Thoughts on the Christmas Devotional




 I loved the First Presidency Christmas Devotional on Sunday. I look forward to it every Christmas, because I feel like watching it is the perfect way to start out the season in the right frame of mind. I made ginger bread cookies and we invited Aaron's dad over to watch with us (Aaron's mom is in OR visiting Aaron's sister). The kids did pretty well. They were very mobile throughout the broadcast, but I felt like I got to hear everything that was said, so I'll chalk it up as a success.

My favorite part was this quote from President Monson's talk:


“However, it is easy to get caught up in the pressure of the season, and perhaps lose the very Spirit in our lives we are trying to gain. Overdoing, is especially common this time of year for many of us. The causes for this might include too many Christmas activities to attend, too much to eat, to many expectations, and too much tension.

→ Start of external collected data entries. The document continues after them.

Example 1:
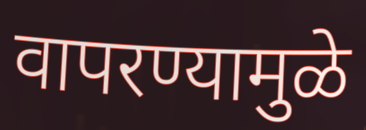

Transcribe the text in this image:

वापरण्यामुळे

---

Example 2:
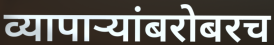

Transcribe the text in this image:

व्यापाऱ्यांबरोबरच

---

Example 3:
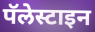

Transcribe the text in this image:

Often our efforts at Christmas time result in our feeling stressed out, wrung out, and worn out, during a time we should feel a simple joy of commemorating the birth of our Savior. Finding the real joy of Christmas comes not in the hurrying and scurrying to get more done. Nor is it found in the purchasing of gifts. We find real joy when we make the Savior the focus of the season. We can keep Him in our thoughts and in our lives as we go about the work He would have us perform here on Earth. At this time particularly, let us follow his example, as we love and serve our fellow man.” –President Monson, First Precedency Christmas Devotional, 2012

 I think I am often guilty of overdoing it by having too many Christmas activities to attend and setting too high of expectations. If I remember right, President Uchtdorf addressed this subject last year, and at that time it also struck very close to home. Why don't I learn? :) As my mind contemplates all the things I'd like to do for this Christmas season, I find myself stressed out, wrung out, and worn out before I've even started doing them...not to mention broke. :) This year especially, pregnancy is making me physically unable to "get more done." And I'm trying to sit back and heed the council of our prophet, and not let myself feel guilty about what I'm not doing. Because I notice that many of the things I'm not doing don't fall under the description Pres. Monson gives of the criteria to find real joy.

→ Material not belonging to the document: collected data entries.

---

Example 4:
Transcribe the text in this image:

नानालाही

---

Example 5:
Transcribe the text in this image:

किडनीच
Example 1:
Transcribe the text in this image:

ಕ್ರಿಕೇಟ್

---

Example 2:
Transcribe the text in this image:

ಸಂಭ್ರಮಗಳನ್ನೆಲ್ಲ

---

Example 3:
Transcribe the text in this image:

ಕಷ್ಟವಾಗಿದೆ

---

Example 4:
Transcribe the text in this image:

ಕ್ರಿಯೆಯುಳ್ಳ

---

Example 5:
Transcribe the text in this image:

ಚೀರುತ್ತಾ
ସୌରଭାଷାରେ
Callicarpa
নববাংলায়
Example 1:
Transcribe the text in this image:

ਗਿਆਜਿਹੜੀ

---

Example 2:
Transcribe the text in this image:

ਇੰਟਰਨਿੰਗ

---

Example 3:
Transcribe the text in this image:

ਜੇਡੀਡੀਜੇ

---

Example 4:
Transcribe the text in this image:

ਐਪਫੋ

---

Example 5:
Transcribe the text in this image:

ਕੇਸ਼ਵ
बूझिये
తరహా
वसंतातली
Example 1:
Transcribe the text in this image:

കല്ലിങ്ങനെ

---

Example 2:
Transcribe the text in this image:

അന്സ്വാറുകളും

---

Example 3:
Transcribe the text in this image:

"We find real joy when we make the Savior the focus of the season." I've been trying to do this by having/attending events with a nativity theme rather than a Santa one, and doing art projects that are more focused on the symbols of Christmas rather than the commercialization of it, and playing more spiritually themed music as opposed to worldly, etc. And none of these things are bad things, and they do help to put Christ into Christmas, but by themselves they are not what brings real joy. And when they are done in excess (like the way I've been trying to over do them the past few years) they just add to the stress, hustle, and bustle.

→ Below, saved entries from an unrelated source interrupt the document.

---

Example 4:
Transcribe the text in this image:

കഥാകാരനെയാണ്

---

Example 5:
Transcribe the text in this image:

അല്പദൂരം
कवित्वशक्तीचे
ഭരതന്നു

Pres. Monson's solution seems simple, "We can keep Him in our thought and in our lives as we go about the work He would have us perform here on Earth." Stopping to think about this sentence, I know my kids are so much better at this than I am. Here I am, thinking I need to coordinate all these many things in order to show them that the true meaning of Christmas revolves around the Savior; and all the while, here's my five year old begging me (yes begging, and all of his own accord) to come up with a list of chores he can do and get paid for, because he wants to pay tithing to help poor people. And here's my five year old again, wanting me to help him write a letter to his cousins so he can tell them that Christmas is Jesus's birthday and that's why we open presents. And here's my three year old skipping out of preschool with a bag of jelly beans, so excited, not to eat them himself, but to share them with his family. And so concerned all day long that nobody eat the last one because he wants to save it for when Daddy comes home to share with him too. And here's my two year old, carrying the baby Jesus from our nativity set around with her wherever she goes, rocking him and singing to him, and so distraught that I won't let her bring him into the grocery store (because he might get lost) because she doesn't want him to be all alone in the car by himself.

I have good kids. And by some magical force that has nothing to do with me, they already know about our Savior and how to remember him at Christmas time. And I'm afraid that if I don't chill out a little bit, I might be the cause of them unlearning what they are already doing so well. I need to be a better example of trying to do the right meaningful things, instead of just trying to do everything.